If no additional information is requested the provider-based attestation MAC recommendation of approval/denial, attestation and supporting documentation will be submitted to CMS RO within 60 days of receipt of the initial package. If additional documentation is requested, providers will be given 30 days to submit the additional documentation. If the MAC has not received the requested additional information by the given 30-day due date, the provider-based attestation and supporting documentation will be rejected and returned to the provider. The provider will be required to resubmit the entire provider-based attestation package along with the missing documentation. Once all of the documentation has been received the MAC has 120-days from initial receipt of the provider-based documentation to submit to the appropriate CMS RO.
Submission of CMS Form 855A to Report New Service Location Prior to, at Same Time, or After Submission of the Provider-Based Attestation
Preferably the form 855A will be submitted and approved prior to your submission of the provider-based attestation; however, if it is submitted at the same time as the 855A, the provider-based attestation will be rejected and returned. It is the provider’s responsibility to resubmit the entire package once the location is on PECOS.
Requirements to Reattest or Report Changes
Again, the entire attestation process is voluntary. However, if you have previously chosen to go through the attestation process, and have now experienced material changes in the relationship between the hospital and any provider-based facility or organization, such as a change in ownership of the facility or organization or entry into a new or different management contract that could affect the provider-based status of the facility or organization, you may want to consider reporting those changes in the form of an updated attestation statement.
Form and/or Documentation Requirements for Attestation Process
There is no officially required form that must be used when providers elect to go through the attestation review process. A provider is allowed to create their own form if they prefer, but it must address the issues discussed in 42 CFR 413.65. Per CR 10095 , CMS has allowed the MACs to include the CMS Provider-Based Designation Checklist on our website to assist providers with submitting the required documentation.

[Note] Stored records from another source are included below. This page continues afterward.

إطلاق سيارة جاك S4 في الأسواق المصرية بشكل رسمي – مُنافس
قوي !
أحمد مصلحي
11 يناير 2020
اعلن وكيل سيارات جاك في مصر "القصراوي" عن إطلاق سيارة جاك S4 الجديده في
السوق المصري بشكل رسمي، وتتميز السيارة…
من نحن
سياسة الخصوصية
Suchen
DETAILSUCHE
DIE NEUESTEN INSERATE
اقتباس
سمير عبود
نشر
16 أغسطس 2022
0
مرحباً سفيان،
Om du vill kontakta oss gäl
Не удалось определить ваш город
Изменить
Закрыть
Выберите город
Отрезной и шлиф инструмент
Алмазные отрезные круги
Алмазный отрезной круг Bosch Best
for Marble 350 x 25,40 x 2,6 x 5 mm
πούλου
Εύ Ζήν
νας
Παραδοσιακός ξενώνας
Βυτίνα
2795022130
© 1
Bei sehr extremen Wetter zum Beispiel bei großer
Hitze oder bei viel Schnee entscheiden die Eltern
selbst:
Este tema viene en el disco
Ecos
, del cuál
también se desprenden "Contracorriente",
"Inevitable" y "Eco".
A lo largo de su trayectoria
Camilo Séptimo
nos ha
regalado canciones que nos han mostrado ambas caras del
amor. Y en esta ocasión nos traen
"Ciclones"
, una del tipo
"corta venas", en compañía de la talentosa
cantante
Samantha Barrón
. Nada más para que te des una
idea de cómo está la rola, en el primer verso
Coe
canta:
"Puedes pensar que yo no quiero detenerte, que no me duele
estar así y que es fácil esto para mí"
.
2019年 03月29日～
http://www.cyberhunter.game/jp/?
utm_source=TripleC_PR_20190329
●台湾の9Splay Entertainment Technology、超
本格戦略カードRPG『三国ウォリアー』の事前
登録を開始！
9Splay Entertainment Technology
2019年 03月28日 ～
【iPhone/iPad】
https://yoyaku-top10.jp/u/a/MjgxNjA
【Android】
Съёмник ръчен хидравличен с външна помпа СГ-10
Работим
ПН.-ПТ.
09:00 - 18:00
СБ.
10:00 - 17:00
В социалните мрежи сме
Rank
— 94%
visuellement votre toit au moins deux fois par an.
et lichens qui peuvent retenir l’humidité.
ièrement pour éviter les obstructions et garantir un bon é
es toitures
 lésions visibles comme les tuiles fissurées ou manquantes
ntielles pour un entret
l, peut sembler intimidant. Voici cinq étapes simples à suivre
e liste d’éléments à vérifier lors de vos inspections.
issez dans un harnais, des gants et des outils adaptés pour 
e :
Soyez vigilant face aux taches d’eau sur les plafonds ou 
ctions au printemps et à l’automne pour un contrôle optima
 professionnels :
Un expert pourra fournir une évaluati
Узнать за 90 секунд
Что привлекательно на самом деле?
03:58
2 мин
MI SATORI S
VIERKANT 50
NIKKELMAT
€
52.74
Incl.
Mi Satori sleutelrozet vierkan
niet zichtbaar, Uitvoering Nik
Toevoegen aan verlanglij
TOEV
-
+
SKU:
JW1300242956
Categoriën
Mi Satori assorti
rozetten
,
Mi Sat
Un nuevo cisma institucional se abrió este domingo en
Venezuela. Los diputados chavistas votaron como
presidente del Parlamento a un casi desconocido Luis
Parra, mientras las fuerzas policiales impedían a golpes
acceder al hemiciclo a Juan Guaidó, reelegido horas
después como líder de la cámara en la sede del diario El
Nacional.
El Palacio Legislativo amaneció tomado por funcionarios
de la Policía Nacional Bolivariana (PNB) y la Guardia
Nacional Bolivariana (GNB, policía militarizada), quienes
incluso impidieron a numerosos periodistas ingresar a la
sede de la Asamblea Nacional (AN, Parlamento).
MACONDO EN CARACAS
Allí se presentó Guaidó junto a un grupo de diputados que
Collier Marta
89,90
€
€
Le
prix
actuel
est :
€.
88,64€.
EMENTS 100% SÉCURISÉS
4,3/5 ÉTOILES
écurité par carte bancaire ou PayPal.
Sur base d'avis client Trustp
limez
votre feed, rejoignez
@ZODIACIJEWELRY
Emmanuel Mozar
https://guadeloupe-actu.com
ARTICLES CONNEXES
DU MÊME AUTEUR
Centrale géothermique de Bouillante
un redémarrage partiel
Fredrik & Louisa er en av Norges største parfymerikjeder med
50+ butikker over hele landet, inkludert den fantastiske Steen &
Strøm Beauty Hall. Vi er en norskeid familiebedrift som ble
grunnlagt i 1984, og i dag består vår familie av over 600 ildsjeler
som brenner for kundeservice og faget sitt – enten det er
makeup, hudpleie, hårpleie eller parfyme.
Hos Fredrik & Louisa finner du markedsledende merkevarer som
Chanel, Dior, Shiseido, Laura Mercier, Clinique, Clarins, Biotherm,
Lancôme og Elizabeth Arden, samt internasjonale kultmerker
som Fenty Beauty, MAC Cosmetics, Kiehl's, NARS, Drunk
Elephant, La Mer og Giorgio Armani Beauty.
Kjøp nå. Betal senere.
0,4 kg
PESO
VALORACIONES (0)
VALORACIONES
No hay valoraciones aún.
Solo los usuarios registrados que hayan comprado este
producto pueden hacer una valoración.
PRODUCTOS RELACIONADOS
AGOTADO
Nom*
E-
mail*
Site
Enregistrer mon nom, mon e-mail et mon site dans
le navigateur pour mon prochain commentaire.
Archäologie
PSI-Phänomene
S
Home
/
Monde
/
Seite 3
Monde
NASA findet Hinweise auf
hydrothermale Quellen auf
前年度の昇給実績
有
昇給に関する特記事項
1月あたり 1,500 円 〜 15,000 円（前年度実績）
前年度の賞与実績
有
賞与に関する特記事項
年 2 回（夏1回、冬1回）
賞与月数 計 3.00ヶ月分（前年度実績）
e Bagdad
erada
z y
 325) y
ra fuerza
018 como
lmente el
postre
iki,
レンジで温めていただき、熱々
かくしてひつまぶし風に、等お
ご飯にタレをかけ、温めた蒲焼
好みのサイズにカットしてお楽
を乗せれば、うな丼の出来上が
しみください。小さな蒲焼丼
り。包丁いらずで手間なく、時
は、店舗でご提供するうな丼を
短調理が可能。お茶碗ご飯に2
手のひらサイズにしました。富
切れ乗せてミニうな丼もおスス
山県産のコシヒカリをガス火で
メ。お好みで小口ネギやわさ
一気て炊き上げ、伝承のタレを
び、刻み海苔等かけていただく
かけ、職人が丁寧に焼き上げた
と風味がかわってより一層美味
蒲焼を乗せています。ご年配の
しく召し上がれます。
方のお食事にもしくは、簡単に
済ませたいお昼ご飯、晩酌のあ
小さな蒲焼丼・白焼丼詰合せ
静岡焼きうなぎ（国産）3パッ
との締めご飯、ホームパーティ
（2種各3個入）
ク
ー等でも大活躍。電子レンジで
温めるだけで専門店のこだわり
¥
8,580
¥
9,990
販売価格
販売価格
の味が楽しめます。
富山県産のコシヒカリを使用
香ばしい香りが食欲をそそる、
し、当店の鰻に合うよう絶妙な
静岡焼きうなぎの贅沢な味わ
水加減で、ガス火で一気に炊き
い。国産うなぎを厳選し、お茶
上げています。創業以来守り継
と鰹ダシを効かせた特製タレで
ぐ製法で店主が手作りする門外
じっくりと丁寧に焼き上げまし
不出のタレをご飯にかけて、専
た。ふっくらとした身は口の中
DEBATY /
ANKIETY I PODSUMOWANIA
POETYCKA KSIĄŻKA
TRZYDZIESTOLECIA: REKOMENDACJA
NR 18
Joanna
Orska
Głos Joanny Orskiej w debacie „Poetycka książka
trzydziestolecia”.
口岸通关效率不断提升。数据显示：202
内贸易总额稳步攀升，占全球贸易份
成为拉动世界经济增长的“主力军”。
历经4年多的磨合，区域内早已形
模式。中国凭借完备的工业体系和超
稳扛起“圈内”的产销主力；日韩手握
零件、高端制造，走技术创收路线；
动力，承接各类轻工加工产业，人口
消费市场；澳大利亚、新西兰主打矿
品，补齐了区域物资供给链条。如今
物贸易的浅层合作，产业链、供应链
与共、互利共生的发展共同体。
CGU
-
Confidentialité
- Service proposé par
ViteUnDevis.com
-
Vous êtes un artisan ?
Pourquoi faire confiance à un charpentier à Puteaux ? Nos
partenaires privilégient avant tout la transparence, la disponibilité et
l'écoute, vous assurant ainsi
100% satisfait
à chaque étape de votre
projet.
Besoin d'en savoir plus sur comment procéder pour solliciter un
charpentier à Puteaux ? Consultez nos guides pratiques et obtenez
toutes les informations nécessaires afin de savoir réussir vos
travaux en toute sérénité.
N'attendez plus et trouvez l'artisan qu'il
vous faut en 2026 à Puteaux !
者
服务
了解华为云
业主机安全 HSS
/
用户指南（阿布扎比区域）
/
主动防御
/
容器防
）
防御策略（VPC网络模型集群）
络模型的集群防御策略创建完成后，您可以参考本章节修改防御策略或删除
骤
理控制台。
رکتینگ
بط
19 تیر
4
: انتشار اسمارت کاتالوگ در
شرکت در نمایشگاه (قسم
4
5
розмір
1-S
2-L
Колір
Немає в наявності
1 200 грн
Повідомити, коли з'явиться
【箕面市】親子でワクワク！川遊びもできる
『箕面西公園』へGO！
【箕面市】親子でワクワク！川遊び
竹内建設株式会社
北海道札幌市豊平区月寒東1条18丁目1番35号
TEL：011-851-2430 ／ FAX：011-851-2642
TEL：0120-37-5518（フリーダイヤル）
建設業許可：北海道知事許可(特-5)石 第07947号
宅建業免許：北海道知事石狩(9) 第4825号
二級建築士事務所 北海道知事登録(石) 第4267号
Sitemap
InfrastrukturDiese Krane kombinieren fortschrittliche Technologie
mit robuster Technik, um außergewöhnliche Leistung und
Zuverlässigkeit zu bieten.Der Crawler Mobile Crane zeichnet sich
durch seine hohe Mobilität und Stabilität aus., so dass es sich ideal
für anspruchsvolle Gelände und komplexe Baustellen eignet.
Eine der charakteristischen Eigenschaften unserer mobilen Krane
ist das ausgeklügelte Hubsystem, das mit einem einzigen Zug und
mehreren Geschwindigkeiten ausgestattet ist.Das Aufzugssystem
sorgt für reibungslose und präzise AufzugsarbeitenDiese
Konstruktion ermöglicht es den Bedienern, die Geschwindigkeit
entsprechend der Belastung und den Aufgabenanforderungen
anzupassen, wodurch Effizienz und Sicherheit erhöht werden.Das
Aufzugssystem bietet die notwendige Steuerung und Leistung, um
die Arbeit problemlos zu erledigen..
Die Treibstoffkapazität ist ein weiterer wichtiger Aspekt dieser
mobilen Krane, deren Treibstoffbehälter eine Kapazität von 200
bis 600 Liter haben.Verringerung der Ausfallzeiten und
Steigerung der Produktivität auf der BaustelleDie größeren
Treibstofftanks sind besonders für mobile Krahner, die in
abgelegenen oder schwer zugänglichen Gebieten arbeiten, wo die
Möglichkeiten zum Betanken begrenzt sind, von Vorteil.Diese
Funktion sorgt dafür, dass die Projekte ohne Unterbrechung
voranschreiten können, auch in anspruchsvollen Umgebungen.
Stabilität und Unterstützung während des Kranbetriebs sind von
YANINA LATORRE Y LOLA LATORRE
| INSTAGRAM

In addition to completing this attestation, documentation that demonstrates that the provider-based requirements have been met, i.e., organizational chart, etc., must be submitted with this request. CMS RO and the MAC have the discretion to request additional information not listed on the provider-based application in order to further substantiate compliance with 42 CFR §413.65 or §413.174. Any special circumstances should be fully explained in a cover letter with this request.
Although there is no required form, we have created a suggested form that can be used. See the main page of this section for this suggested attestation form. This template includes all of the regulatory verbiage, as well as explanations as to what type of documentation that we would need to see regarding that issue. Use of this form, although not required, will assist in ensuring that all necessary documentation was sent in to ensure a quick and accurate review. Note that although the MAC is the first point of contact for reviewing the attestation, we only recommend approval or denial to CMS RO, who makes the final determination.
Facility Charge versus Professional Charge for Provider-Based Facilities
Medicare Claims Processing Manual, IOM 100-04, Chapter 6 , Section 20.1.1.2 discusses the provider-based facility charge.